Data records:
- - -

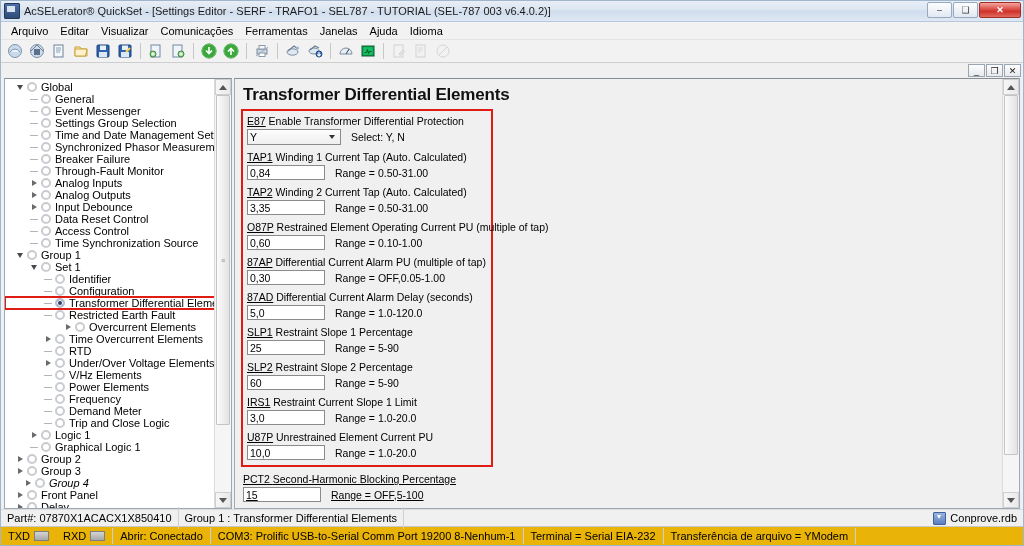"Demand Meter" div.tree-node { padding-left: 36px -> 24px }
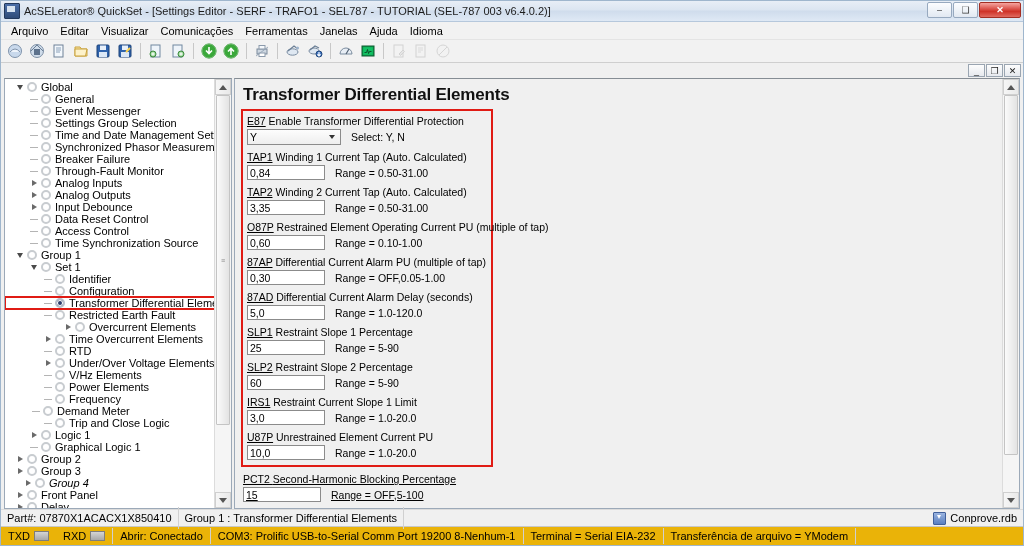"Group 4" div.tree-node { font-style: italic -> none; padding-left: 16px -> 0 }
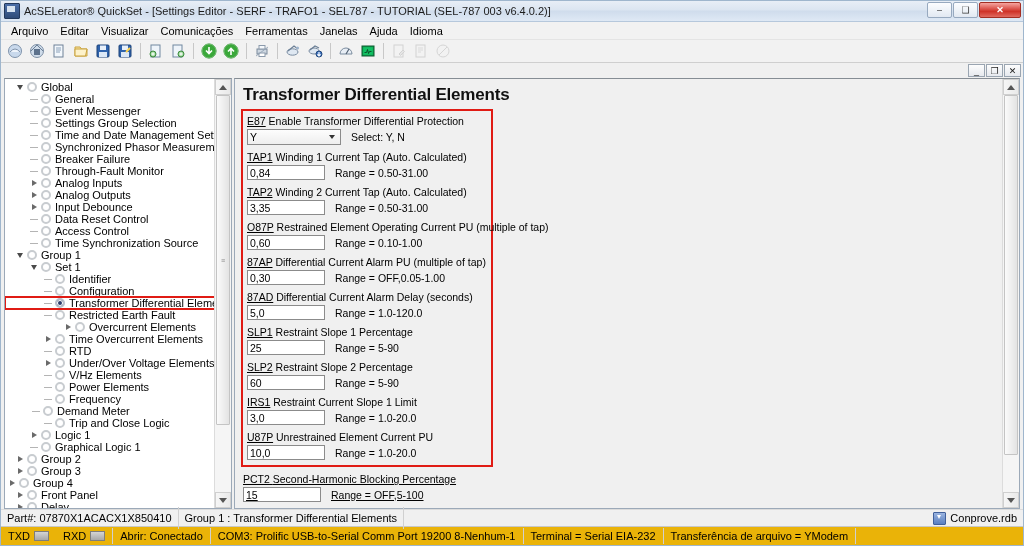"TXD" .statusbar2 { background: #eab308 -> #ef4444; font-family: none -> Liberation Mono, monospace }
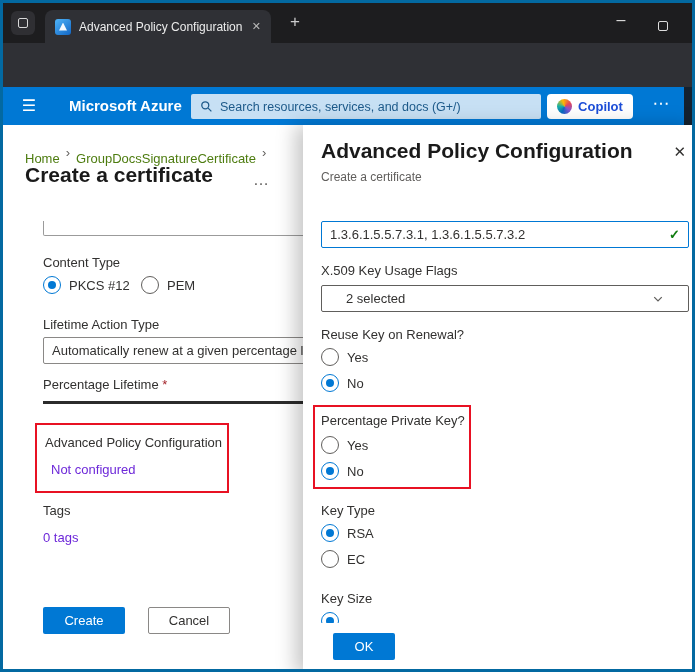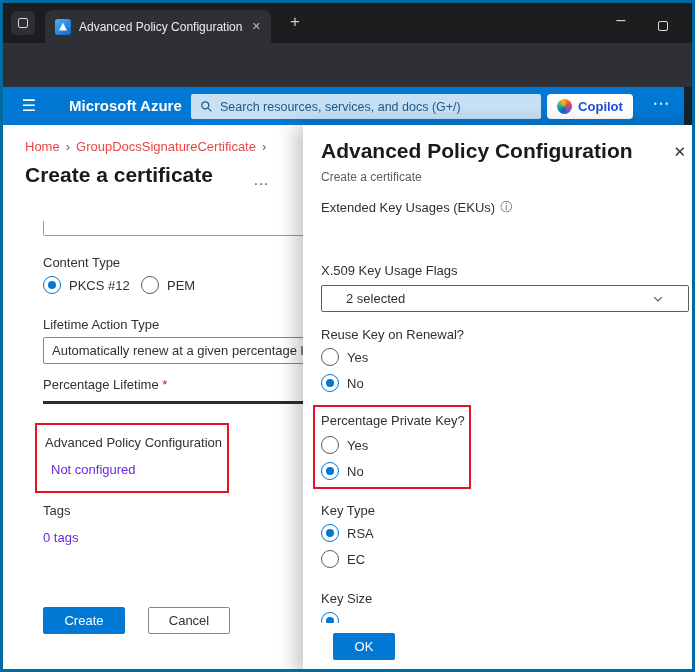"Home" .crumb a, .link { color: #ef4444 -> #4d7c0f; margin-top: none -> 12px }
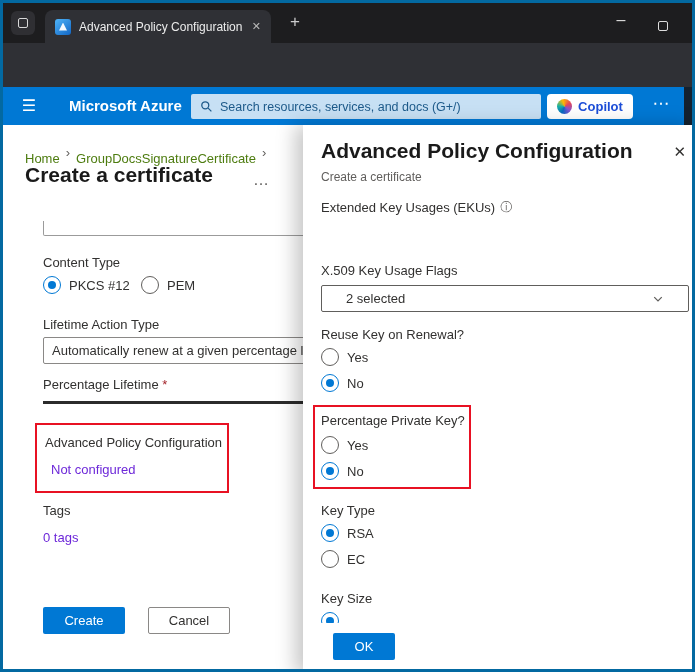"Extended Key Usages (EKUs)" div.p-label { html: <div> <span>Extended Key Usages (EKUs)</span> <span>ⓘ</span> </div> -> none }
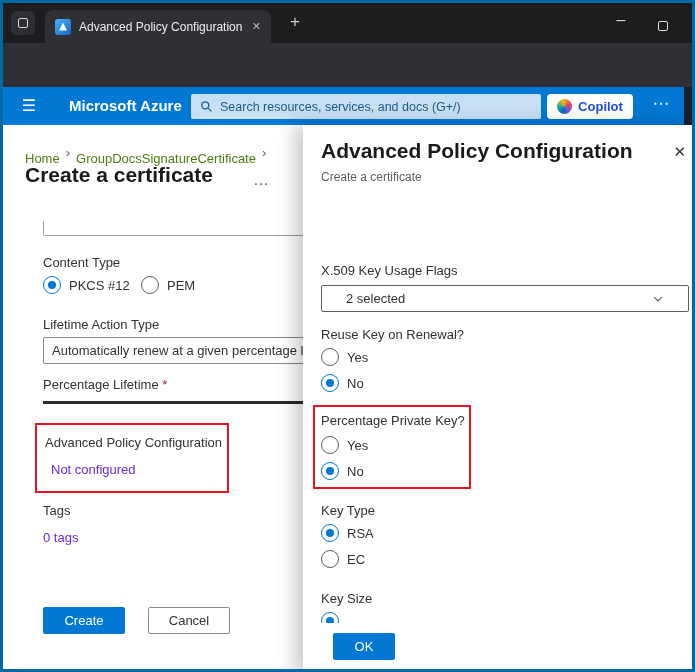"1.3.6.1.5.5.7.3.1, 1.3.6.1.5.5.7.3.2" div.textfield { html: none -> <div> <span>1.3.6.1.5.5.7.3.1, 1.3.6.1.5.5.7.3.2</span> <span>✓</span> </div> }
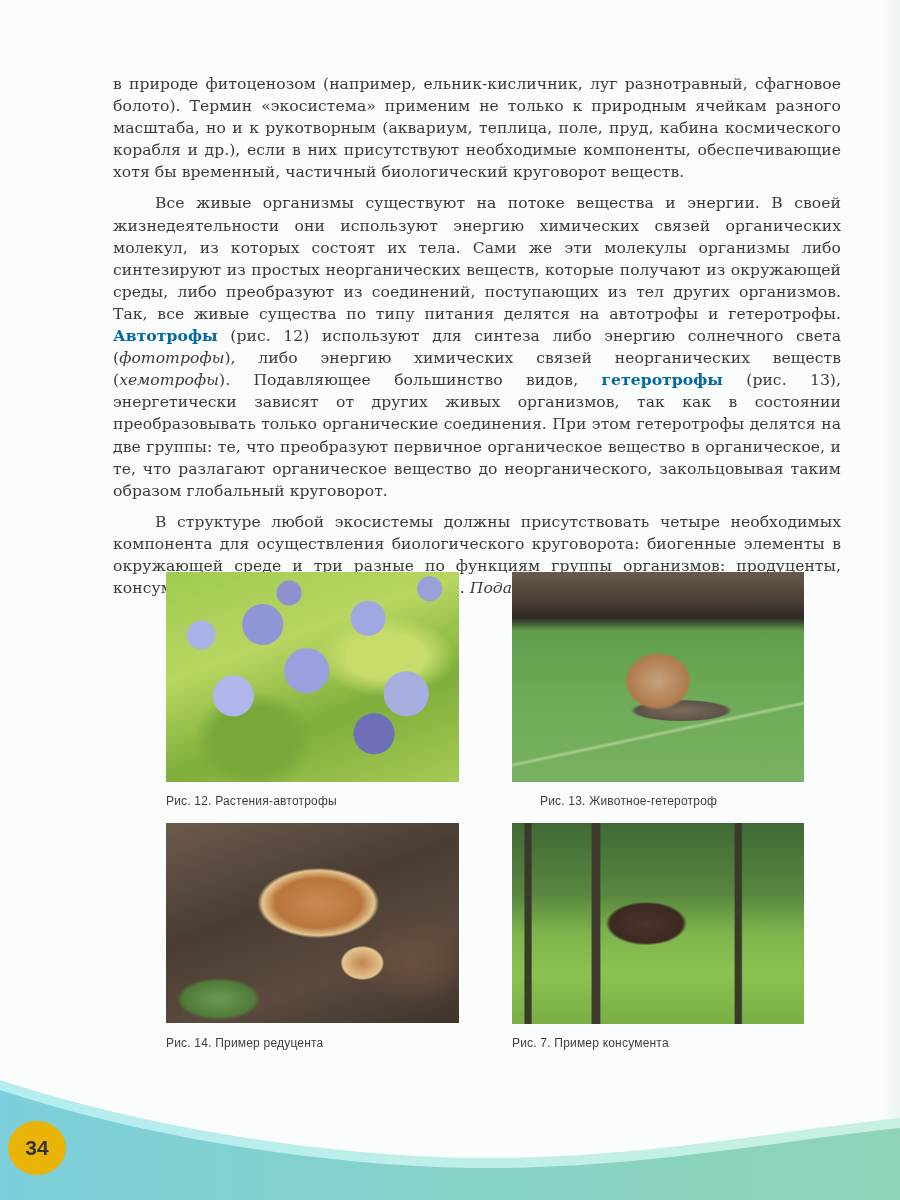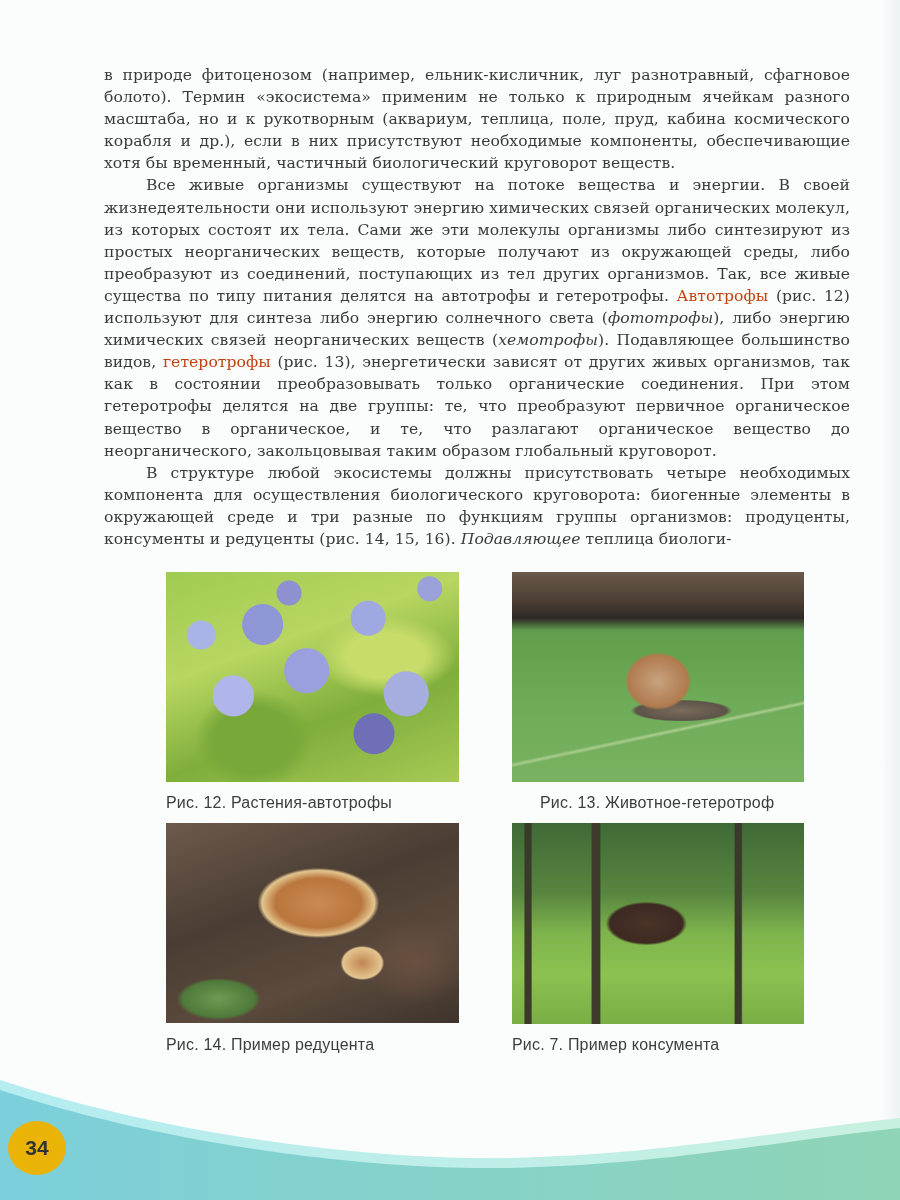"в природе фитоценозом (например," .text-block p { margin: 0 -> 9px }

- - -

WORK ORDER: The required output is the exact lines from the opening line of the entries through the line with "html: <div> <span>Extended", inclusive, without pictures.

FINAL ANSWER:
"Demand Meter" div.tree-node { padding-left: 36px -> 24px }
"Group 4" div.tree-node { font-style: italic -> none; padding-left: 16px -> 0 }
"TXD" .statusbar2 { background: #eab308 -> #ef4444; font-family: none -> Liberation Mono, monospace }
"Home" .crumb a, .link { color: #ef4444 -> #4d7c0f; margin-top: none -> 12px }
"Extended Key Usages (EKUs)" div.p-label { html: <div> <span>Extended Key Usages (EKUs)</span> <span>ⓘ</span> </div> -> none }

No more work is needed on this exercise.